------ KUTIPAN TEKS

Rabu, 10 Februari 2010

Pelanggaran HAM di NTT Tahun 2009

Catatan Jaringan HAM PIAR NTT
Monitoring Tindak Kekerasan dan Pelanggaran HAM
di Nusa Tenggara Timur Tahun 2009
(11,49% dilakukan Aparat kepolisian-Pelanggar HAM terbesar)





Catatan Pembuka 
PIAR NTT sebagai Organisasi Non Pemerintah yang konsern dengan isu penegakan HAM dan demokratisasi setiap tahunnya berupaya melakukan monitoring/pemantauan terhadap Kasus-kasus Pelanggaran HAM dan Tindakan Kekerasan di wilayah Nusa Tenggara Timur (NTT). Pemantauan yang dilakukan oleh PIAR NTT ini berbasiskan pada kasus pelanggaran HAM yang diadvokasi oleh PIAR NTT dan Media Massa (NB: Media Cetak, Media Elektronik dan Media On-Line). Pemantauan ini dilakukan guna mendeteksi perkembangan serta profil pelanggaran HAM dan kekerasan di NTT.

------------
------ BAHAN YANG DISEDIAKAN

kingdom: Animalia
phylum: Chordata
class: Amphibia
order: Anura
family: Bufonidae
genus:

------------

TUGAS TERTULIS:
a: Kembalikan seluruh bagian dari teks tentang pelanggaran HAM di NTT, mulai dari "Catatan Pembuka" hingga "kekerasan di NTT.", tanpa perubahan apa pun.
b: Tentukan apakah setiap pernyataan berikut sesuai dengan teks tentang pelanggaran HAM di NTT. Jawab dengan ya atau tidak, lalu kutip kata-kata dari teks yang menjadi dasar jawaban.
(i) PIAR NTT adalah organisasi pemerintah.
(ii) Pemantauan PIAR NTT juga bersumber dari media massa.
(iii) PIAR NTT melakukan pemantauan setiap tahun.
c: Sebutkan semua jenis media massa yang disebutkan dalam teks tentang pelanggaran HAM di NTT.

JAWABAN LATIHAN:
a:
Catatan Pembuka 
PIAR NTT sebagai Organisasi Non Pemerintah yang konsern dengan isu penegakan HAM dan demokratisasi setiap tahunnya berupaya melakukan monitoring/pemantauan terhadap Kasus-kasus Pelanggaran HAM dan Tindakan Kekerasan di wilayah Nusa Tenggara Timur (NTT). Pemantauan yang dilakukan oleh PIAR NTT ini berbasiskan pada kasus pelanggaran HAM yang diadvokasi oleh PIAR NTT dan Media Massa (NB: Media Cetak, Media Elektronik dan Media On-Line). Pemantauan ini dilakukan guna mendeteksi perkembangan serta profil pelanggaran HAM dan kekerasan di NTT.

b:
(i) Tidak: "PIAR NTT sebagai Organisasi Non Pemerintah".
(ii) Ya: "berbasiskan pada kasus pelanggaran HAM yang diadvokasi oleh PIAR NTT dan Media Massa".
(iii) Ya: "setiap tahunnya berupaya melakukan monitoring/pemantauan".

c: Media Cetak, Media Elektronik, Media On-Line